* _Problem description_
Scan the lines below and report each one containing "printws" by copying it.

* _Given data_
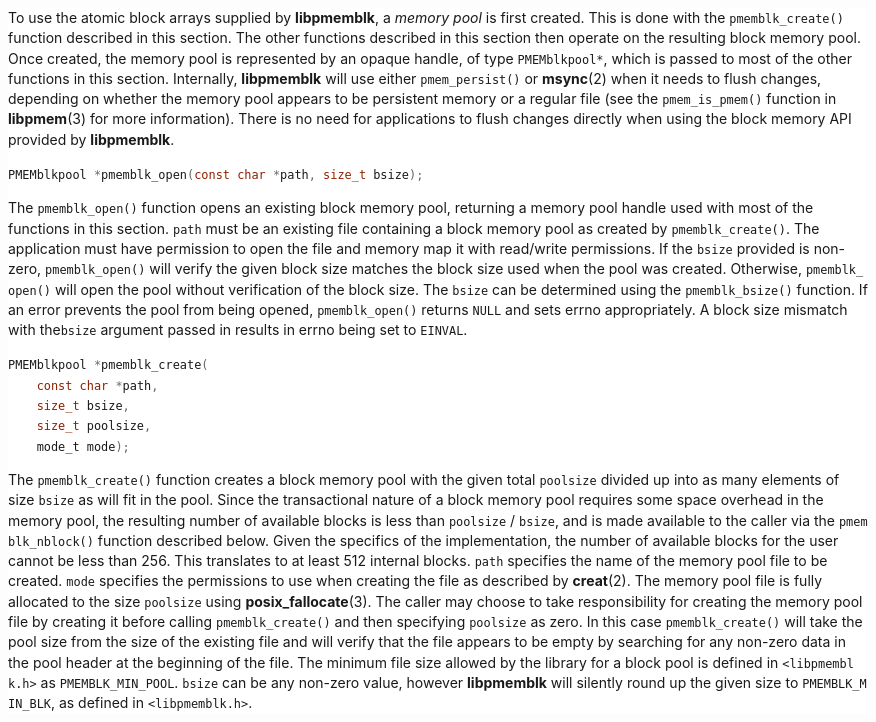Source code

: To use the atomic block arrays supplied by **libpmemblk**, a *memory pool*
is first created. This is done with the `pmemblk_create()` function described
in this section. The other functions described in this section then operate
on the resulting block memory pool. Once created, the memory pool is represented
by an opaque handle, of type `PMEMblkpool*`, which is passed to most of the other
functions in this section. Internally, **libpmemblk** will use either
`pmem_persist()` or **msync**(2) when it needs to flush changes, depending
on whether the memory pool appears to be persistent memory or a regular file
(see the `pmem_is_pmem()` function in **libpmem**(3) for more information).
There is no need for applications to flush changes directly when using the
block memory API provided by **libpmemblk**.

```c
PMEMblkpool *pmemblk_open(const char *path, size_t bsize);
```

  The `pmemblk_open()` function opens an existing block memory pool, returning
  a memory pool handle used with most of the functions in this section. `path`
  must be an existing file containing a block memory pool as created by
  `pmemblk_create()`. The application must have permission to open the file
  and memory map it with read/write permissions. If the `bsize` provided is
  non-zero, `pmemblk_open()` will verify the given block size matches the block
  size used when the pool was created. Otherwise, `pmemblk_open()` will open
  the pool without verification of the block size. The `bsize` can be determined
  using the `pmemblk_bsize()` function. If an error prevents the pool from being
  opened, `pmemblk_open()` returns `NULL` and sets errno appropriately.
  A block size mismatch with the`bsize` argument passed in results in errno
  being set to `EINVAL`.

```c
PMEMblkpool *pmemblk_create(
	const char *path,
	size_t bsize,
	size_t poolsize,
	mode_t mode);
```

  The `pmemblk_create()` function creates a block memory pool with the given total
  `poolsize` divided up into as many elements of size `bsize` as will fit in the pool.
  Since the transactional nature of a block memory pool requires some space overhead
  in the memory pool, the resulting number of available blocks is less than
  `poolsize` / `bsize`, and is made available to the caller via the `pmemblk_nblock()`
  function described below. Given the specifics of the implementation, the number
  of available blocks for the user cannot be less than 256. This translates to
  at least 512 internal blocks. `path` specifies the name of the memory pool file
  to be created. `mode` specifies the permissions to use when creating the file
  as described by **creat**(2). The memory pool file is fully allocated to the size
  `poolsize` using **posix_fallocate**(3). The caller may choose to take
  responsibility for creating the memory pool file by creating it before calling
  `pmemblk_create()` and then specifying `poolsize` as zero. In this case
  `pmemblk_create()` will take the pool size from the size of the existing file
  and will verify that the file appears to be empty by searching for any non-zero
  data in the pool header at the beginning of the file. The minimum file size allowed
  by the library for a block pool is defined in `<libpmemblk.h>` as `PMEMBLK_MIN_POOL`.
  `bsize` can be any non-zero value, however **libpmemblk** will silently round up
  the given size to `PMEMBLK_MIN_BLK`, as defined in `<libpmemblk.h>`.
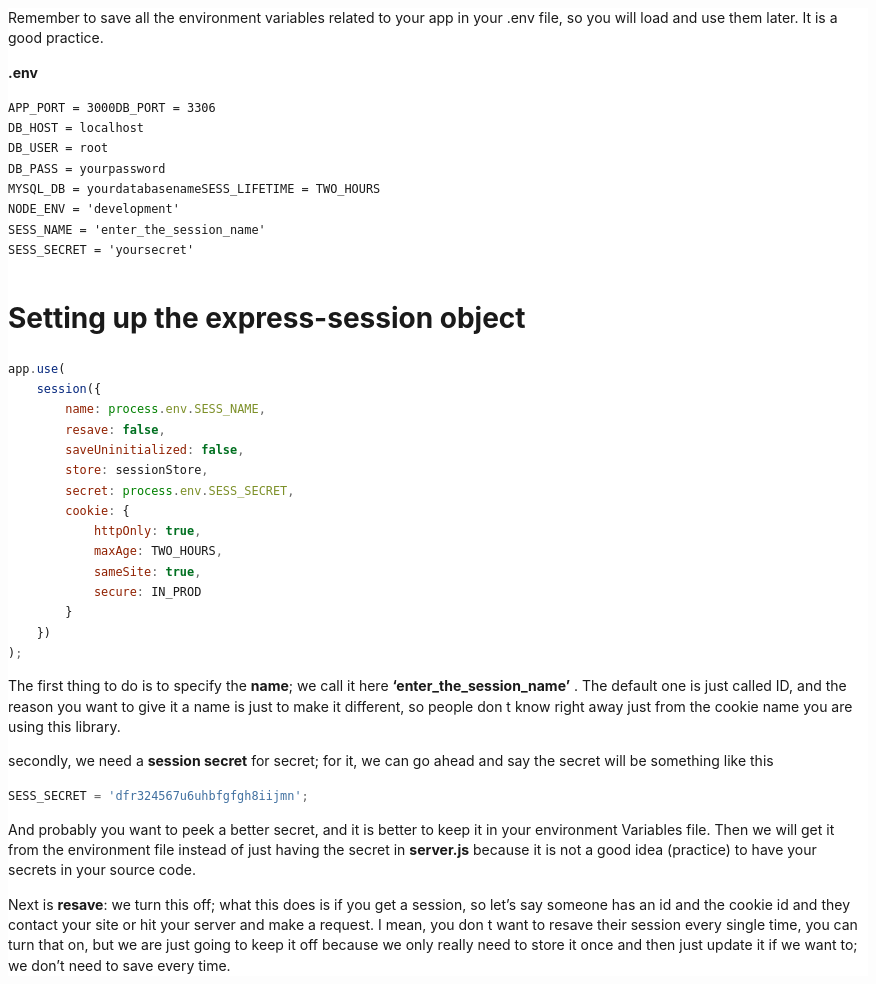 Remember to save all the environment variables related to your app in your .env file, so you will load and use them later. It is a good practice.

**.env**

```env
APP_PORT = 3000DB_PORT = 3306
DB_HOST = localhost
DB_USER = root
DB_PASS = yourpassword
MYSQL_DB = yourdatabasenameSESS_LIFETIME = TWO_HOURS
NODE_ENV = 'development'
SESS_NAME = 'enter_the_session_name'
SESS_SECRET = 'yoursecret'
```

# Setting up the express-session object

```javascript
app.use(
    session({
        name: process.env.SESS_NAME,
        resave: false,
        saveUninitialized: false,
        store: sessionStore,
        secret: process.env.SESS_SECRET,
        cookie: {
            httpOnly: true,
            maxAge: TWO_HOURS,
            sameSite: true,
            secure: IN_PROD
        }
    })
);
```

The first thing to do is to specify the **name**; we call it here **‘enter_the_session_name’** . The default one is just called ID, and the reason you want to give it a name is just to make it different, so people don t know right away just from the cookie name you are using this library.

secondly, we need a **session secret** for secret; for it, we can go ahead and say the secret will be something like this

```javascript
SESS_SECRET = 'dfr324567u6uhbfgfgh8iijmn';
```

And probably you want to peek a better secret, and it is better to keep it in your environment Variables file. Then we will get it from the environment file instead of just having the secret in **server.js** because it is not a good idea (practice) to have your secrets in your source code.

Next is **resave**: we turn this off; what this does is if you get a session, so let’s say someone has an id and the cookie id and they contact your site or hit your server and make a request. I mean, you don t want to resave their session every single time, you can turn that on, but we are just going to keep it off because we only really need to store it once and then just update it if we want to; we don’t need to save every time.
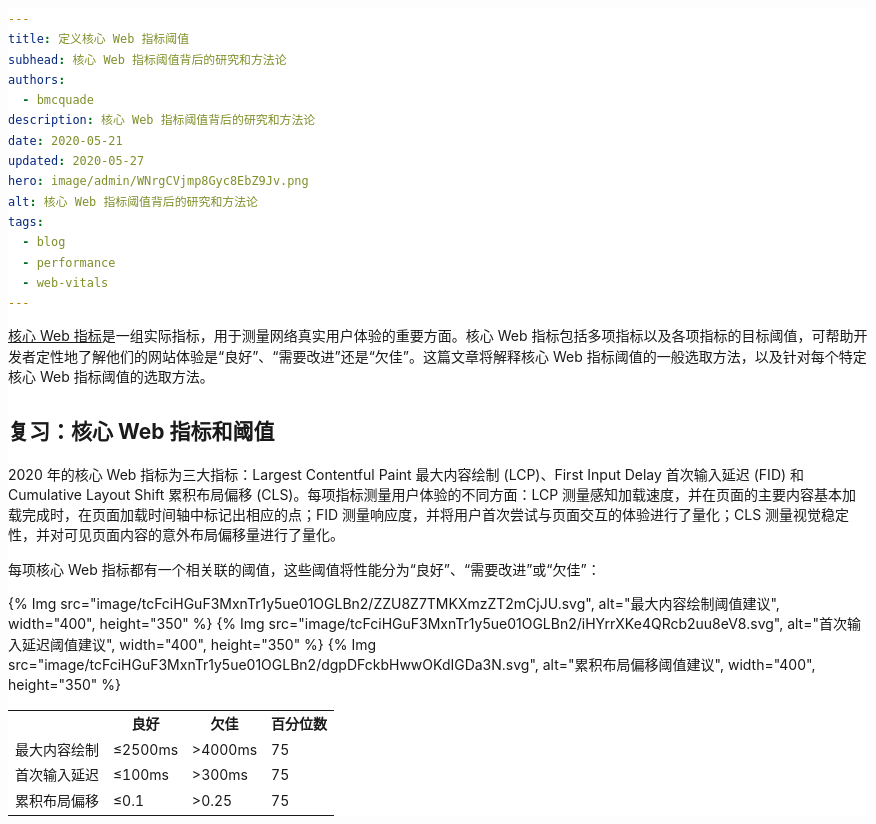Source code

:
 ```yaml
---
title: 定义核心 Web 指标阈值
subhead: 核心 Web 指标阈值背后的研究和方法论
authors:
  - bmcquade
description: 核心 Web 指标阈值背后的研究和方法论
date: 2020-05-21
updated: 2020-05-27
hero: image/admin/WNrgCVjmp8Gyc8EbZ9Jv.png
alt: 核心 Web 指标阈值背后的研究和方法论
tags:
  - blog
  - performance
  - web-vitals
---
```


[核心 Web 指标](/vitals/#core-web-vitals)是一组实际指标，用于测量网络真实用户体验的重要方面。核心 Web 指标包括多项指标以及各项指标的目标阈值，可帮助开发者定性地了解他们的网站体验是“良好”、“需要改进”还是“欠佳”。这篇文章将解释核心 Web 指标阈值的一般选取方法，以及针对每个特定核心 Web 指标阈值的选取方法。

## 复习：核心 Web 指标和阈值

2020 年的核心 Web 指标为三大指标：Largest Contentful Paint 最大内容绘制 (LCP)、First Input Delay 首次输入延迟 (FID) 和 Cumulative Layout Shift 累积布局偏移 (CLS)。每项指标测量用户体验的不同方面：LCP 测量感知加载速度，并在页面的主要内容基本加载完成时，在页面加载时间轴中标记出相应的点；FID 测量响应度，并将用户首次尝试与页面交互的体验进行了量化；CLS 测量视觉稳定性，并对可见页面内容的意外布局偏移量进行了量化。

每项核心 Web 指标都有一个相关联的阈值，这些阈值将性能分为“良好”、“需要改进”或“欠佳”：

<div class="w-stack w-stack--center w-stack--md">
  {% Img src="image/tcFciHGuF3MxnTr1y5ue01OGLBn2/ZZU8Z7TMKXmzZT2mCjJU.svg", alt="最大内容绘制阈值建议", width="400", height="350" %}
  {% Img src="image/tcFciHGuF3MxnTr1y5ue01OGLBn2/iHYrrXKe4QRcb2uu8eV8.svg", alt="首次输入延迟阈值建议", width="400", height="350" %}
  {% Img src="image/tcFciHGuF3MxnTr1y5ue01OGLBn2/dgpDFckbHwwOKdIGDa3N.svg", alt="累积布局偏移阈值建议", width="400", height="350" %}
</div>

<div class="w-table-wrapper">
  <table>
    <tr>
      <th> </th>
      <th>良好</th>
      <th>欠佳</th>
      <th>百分位数</th>
    </tr>
    <tr>
      <td>最大内容绘制</td>
      <td>≤2500ms</td>
      <td>&gt;4000ms</td>
      <td>75</td>
    </tr>
    <tr>
      <td>首次输入延迟</td>
      <td>≤100ms</td>
      <td>&gt;300ms</td>
      <td>75</td>
    </tr>
    <tr>
      <td>累积布局偏移</td>
      <td>≤0.1</td>
      <td>&gt;0.25</td>
      <td>75</td>
    </tr>
</table>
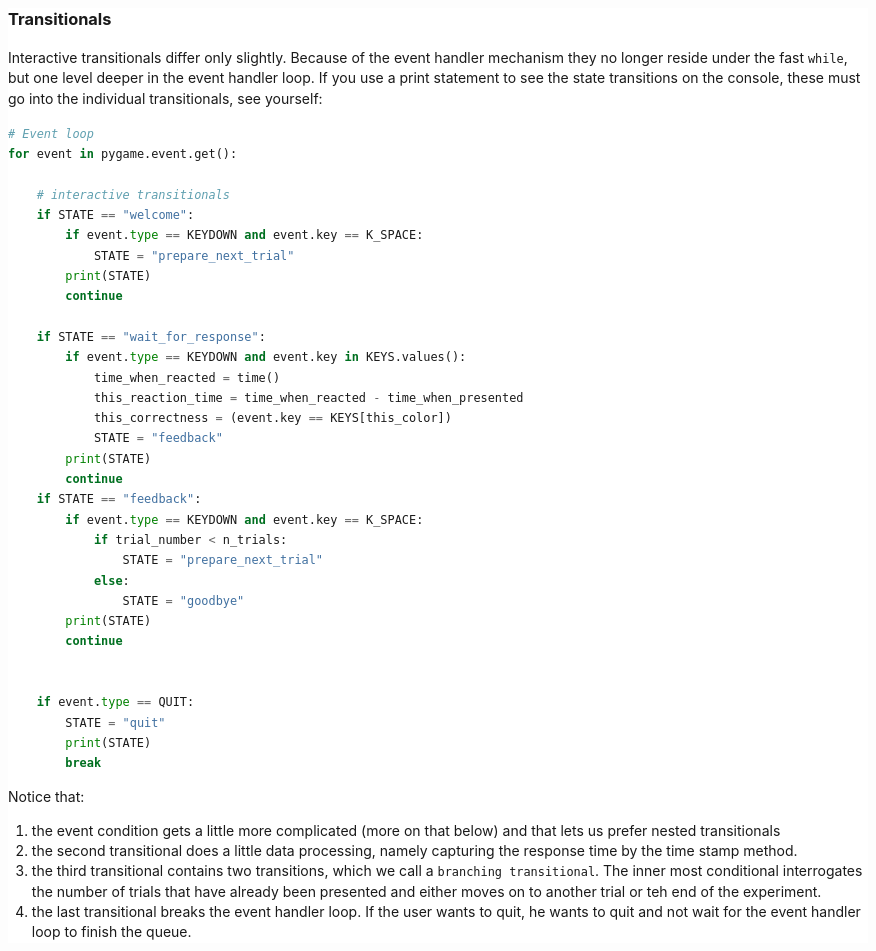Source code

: 

### Transitionals

Interactive transitionals differ only slightly. Because of the event handler mechanism they no longer reside under the fast `while`, but one level deeper in the event handler loop. If you use a print statement to see the state transitions on the console, these must go into the individual transitionals, see yourself:


```python
# Event loop
for event in pygame.event.get():
    
    # interactive transitionals                     
    if STATE == "welcome":
        if event.type == KEYDOWN and event.key == K_SPACE:
            STATE = "prepare_next_trial"
        print(STATE)
        continue
            
    if STATE == "wait_for_response":
        if event.type == KEYDOWN and event.key in KEYS.values():
            time_when_reacted = time()
            this_reaction_time = time_when_reacted - time_when_presented
            this_correctness = (event.key == KEYS[this_color])
            STATE = "feedback"
        print(STATE)
        continue
    if STATE == "feedback":
        if event.type == KEYDOWN and event.key == K_SPACE:
            if trial_number < n_trials:
                STATE = "prepare_next_trial"
            else:
                STATE = "goodbye"
        print(STATE)
        continue
            
    
    if event.type == QUIT:
        STATE = "quit"
        print(STATE)
        break
```

Notice that:

1. the event condition gets a little more complicated (more on that below) and that lets us prefer nested transitionals
1. the second transitional does a little data processing, namely capturing the response time by the time stamp method.
1. the third transitional contains two transitions, which we call a `branching transitional`. The inner most conditional interrogates the number of trials that have already been presented and either moves on to another trial or teh end of the experiment.
1. the last transitional breaks the event handler loop. If the user wants to quit, he wants to quit and not wait for the event handler loop to finish the queue.
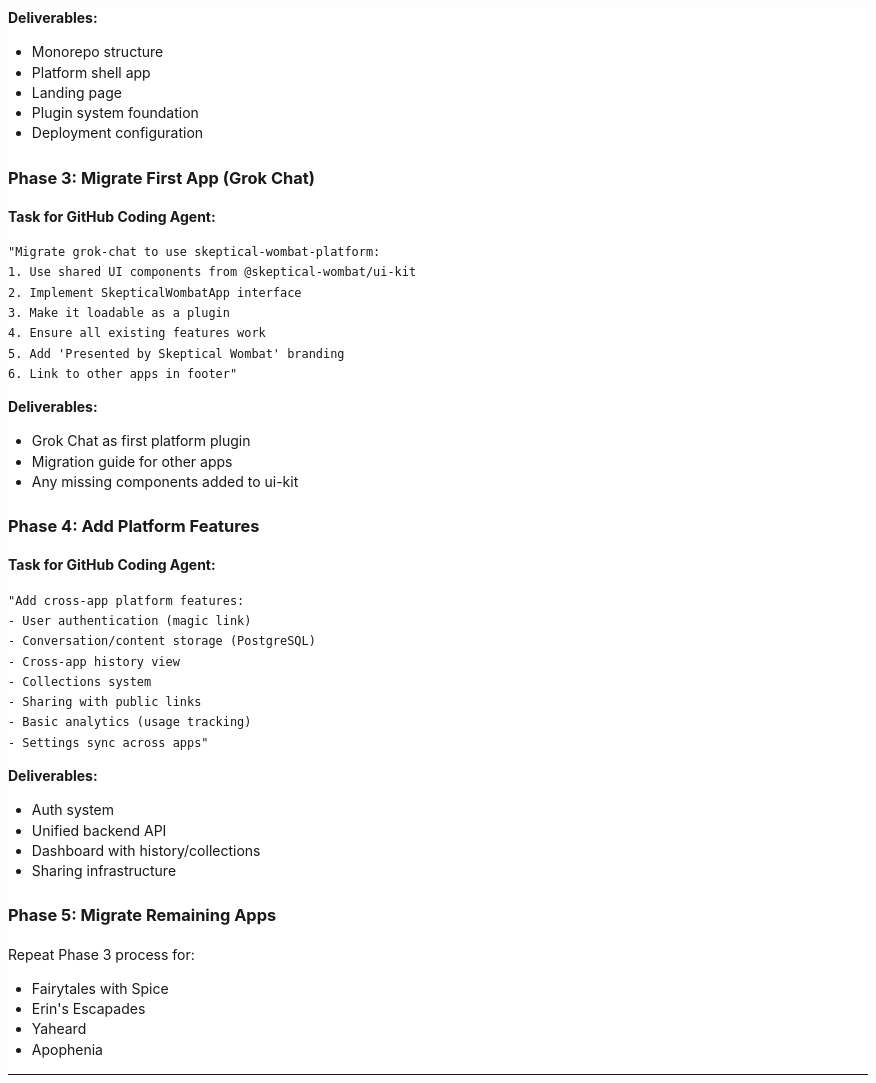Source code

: **Deliverables:**
- Monorepo structure
- Platform shell app
- Landing page
- Plugin system foundation
- Deployment configuration

### Phase 3: Migrate First App (Grok Chat)

**Task for GitHub Coding Agent:**
```
"Migrate grok-chat to use skeptical-wombat-platform:
1. Use shared UI components from @skeptical-wombat/ui-kit
2. Implement SkepticalWombatApp interface
3. Make it loadable as a plugin
4. Ensure all existing features work
5. Add 'Presented by Skeptical Wombat' branding
6. Link to other apps in footer"
```

**Deliverables:**
- Grok Chat as first platform plugin
- Migration guide for other apps
- Any missing components added to ui-kit

### Phase 4: Add Platform Features

**Task for GitHub Coding Agent:**
```
"Add cross-app platform features:
- User authentication (magic link)
- Conversation/content storage (PostgreSQL)
- Cross-app history view
- Collections system
- Sharing with public links
- Basic analytics (usage tracking)
- Settings sync across apps"
```

**Deliverables:**
- Auth system
- Unified backend API
- Dashboard with history/collections
- Sharing infrastructure

### Phase 5: Migrate Remaining Apps

Repeat Phase 3 process for:
- Fairytales with Spice
- Erin's Escapades
- Yaheard
- Apophenia

---
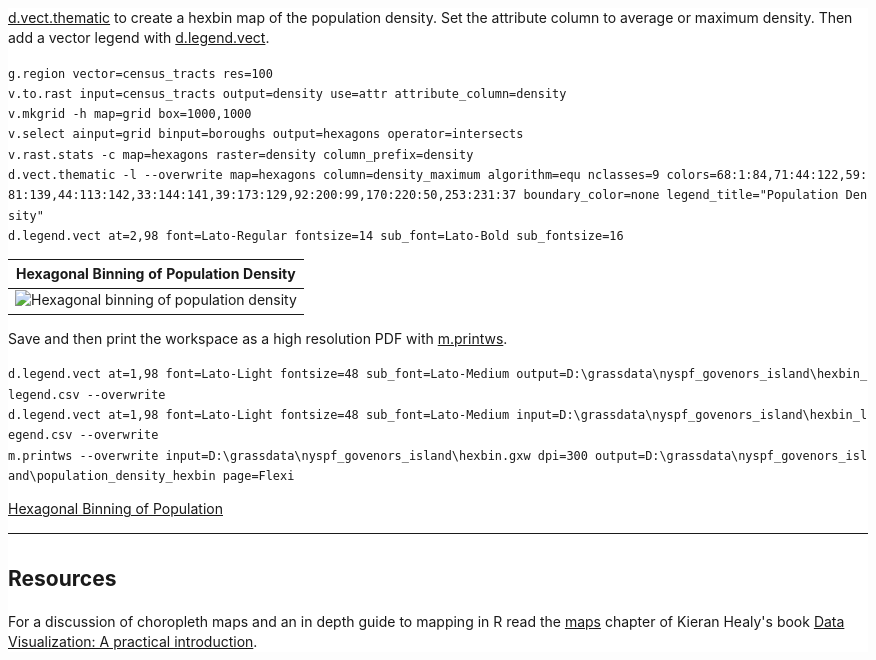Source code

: [d.vect.thematic](https://grass.osgeo.org/grass-stable/manuals/d.vect.thematic.html)
to create a hexbin map of the population density.
Set the attribute column to average or maximum density.
Then add a vector legend with
[d.legend.vect](https://grass.osgeo.org/grass-stable/manuals/d.legend.vect.html).
```
g.region vector=census_tracts res=100
v.to.rast input=census_tracts output=density use=attr attribute_column=density
v.mkgrid -h map=grid box=1000,1000
v.select ainput=grid binput=boroughs output=hexagons operator=intersects
v.rast.stats -c map=hexagons raster=density column_prefix=density
d.vect.thematic -l --overwrite map=hexagons column=density_maximum algorithm=equ nclasses=9 colors=68:1:84,71:44:122,59:81:139,44:113:142,33:144:141,39:173:129,92:200:99,170:220:50,253:231:37 boundary_color=none legend_title="Population Density"
d.legend.vect at=2,98 font=Lato-Regular fontsize=14 sub_font=Lato-Bold sub_fontsize=16
```

| Hexagonal Binning of Population Density|
|:---:|
| ![Hexagonal binning of population density](https://media.githubusercontent.com/media/baharmon/baharmon.github.io/master/images/nyc/population-density-hexbin.png) |

Save and then print the workspace as a high resolution PDF with
[m.printws](https://grass.osgeo.org/grass-stable/manuals/addons/m.printws.html).
```
d.legend.vect at=1,98 font=Lato-Light fontsize=48 sub_font=Lato-Medium output=D:\grassdata\nyspf_govenors_island\hexbin_legend.csv --overwrite
d.legend.vect at=1,98 font=Lato-Light fontsize=48 sub_font=Lato-Medium input=D:\grassdata\nyspf_govenors_island\hexbin_legend.csv --overwrite
m.printws --overwrite input=D:\grassdata\nyspf_govenors_island\hexbin.gxw dpi=300 output=D:\grassdata\nyspf_govenors_island\population_density_hexbin page=Flexi
```
[Hexagonal Binning of Population](https://media.githubusercontent.com/media/baharmon/baharmon.github.io/master/images/nyc/population-density-hexbin.pdf)

---

## Resources

For a discussion of choropleth maps
and an in depth guide to mapping in R read the
[maps](https://socviz.co/maps.html)
chapter of Kieran Healy's book
[Data Visualization: A practical introduction](https://socviz.co/).
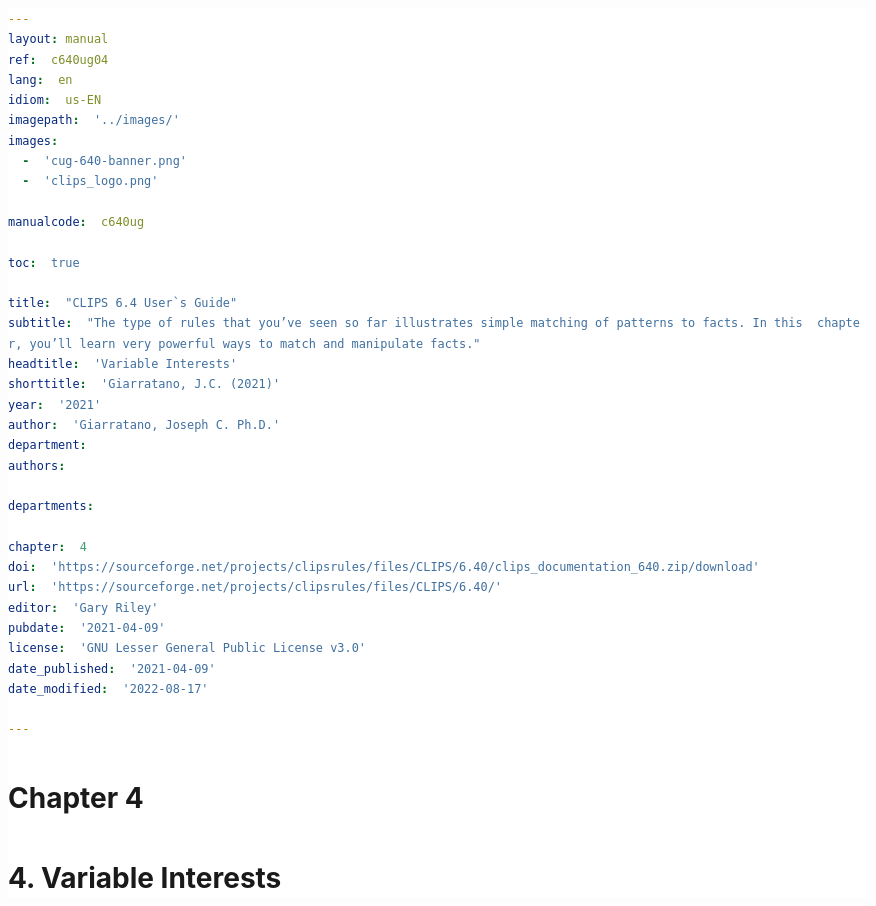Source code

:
 ```yaml
---
layout: manual
ref:  c640ug04
lang:  en
idiom:  us-EN
imagepath:  '../images/'
images:
  -  'cug-640-banner.png'
  -  'clips_logo.png'

manualcode:  c640ug

toc:  true

title:  "CLIPS 6.4 User`s Guide"
subtitle:  "The type of rules that you’ve seen so far illustrates simple matching of patterns to facts. In this  chapter, you’ll learn very powerful ways to match and manipulate facts."
headtitle:  'Variable Interests'
shorttitle:  'Giarratano, J.C. (2021)'
year:  '2021'
author:  'Giarratano, Joseph C. Ph.D.'
department:  
authors:

departments:

chapter:  4
doi:  'https://sourceforge.net/projects/clipsrules/files/CLIPS/6.40/clips_documentation_640.zip/download'
url:  'https://sourceforge.net/projects/clipsrules/files/CLIPS/6.40/'
editor:  'Gary Riley'
pubdate:  '2021-04-09'
license:  'GNU Lesser General Public License v3.0'
date_published:  '2021-04-09'
date_modified:  '2022-08-17'

---
```





  
#  **Chapter 4**
  

  

#  4. Variable Interests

* _Reply_
[m.printws](https://grass.osgeo.org/grass-stable/manuals/addons/m.printws.html).
m.printws --overwrite input=D:\grassdata\nyspf_govenors_island\hexbin.gxw dpi=300 output=D:\grassdata\nyspf_govenors_island\population_density_hexbin page=Flexi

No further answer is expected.